* Objectives *
(a) In the article on Severstal's investment in IMBS, how large a stake did Severstal acquire?
(b) Please summarize the article on Severstal's investment in IMBS in two sentences.
(c) According to the article on Severstal's investment in IMBS, why is IMBS racing to bring its Finesmelt technology into international markets? Answer in one or two sentences.

* Reading passage *
================================

An initial investment by OAO Severstal, one of the world’s leading integrated steel and mining companies, into South African company Iron Mineral Beneficiation Services (IMBS), could see IMBS’s cutting-edge technology enter the global market and having an impact on the current cost of global steel production. The market is expected to grow by approximately 18% every five years, doubling by 2030. This will be driven by increasing demand for steel from the emerging markets of China, India, Russia and Brazil.
At stake for IMBS is a race to introduce its FinesmeltTM technology into international markets, currently producing about 1,300 Mt/y, so that the company can capitalise on the estimated three-to-five-year lead over its competitors, and secure a place as the leading, low cost global producer of metallic iron briquettes for the international steel industry. The first step in the process of going global, said IMBS CEO, John Beachy Head, was the deal announced today in which Severstal, acquired a $17 million stake in IMBS. The 25.6% Severstal equity holding will enable IMBS to immediately obtain an international user for its new process and through a Severstal subsidiary, International Iron Beneficiation Group Limited (IIBG), licence steel producers across the world to use the Finesmelt process.

================================

* Entries supplied *
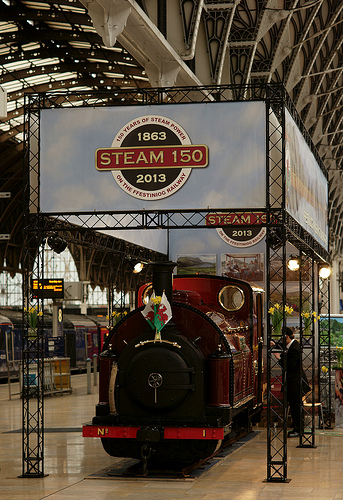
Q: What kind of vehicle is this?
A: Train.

================================

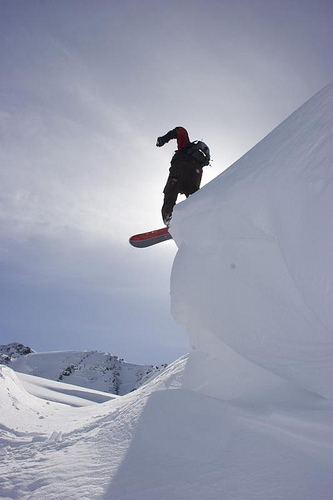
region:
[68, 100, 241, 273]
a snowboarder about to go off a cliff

================================

* Responses for each task *
(a) Severstal acquired a $17 million stake, a 25.6% equity holding in IMBS.

(b) Severstal, a leading integrated steel and mining company, has acquired a $17 million, 25.6% stake in South African company IMBS, a deal that could bring IMBS's Finesmelt technology into a global steel market expected to double by 2030 on rising demand from China, India, Russia and Brazil. The holding gives IMBS an immediate international user for its process and, through the Severstal subsidiary IIBG, a way to license steel producers worldwide to use Finesmelt.

(c) IMBS wants to capitalize on its estimated three-to-five-year lead over competitors. It also aims to secure a place as the leading low-cost global producer of metallic iron briquettes for the international steel industry.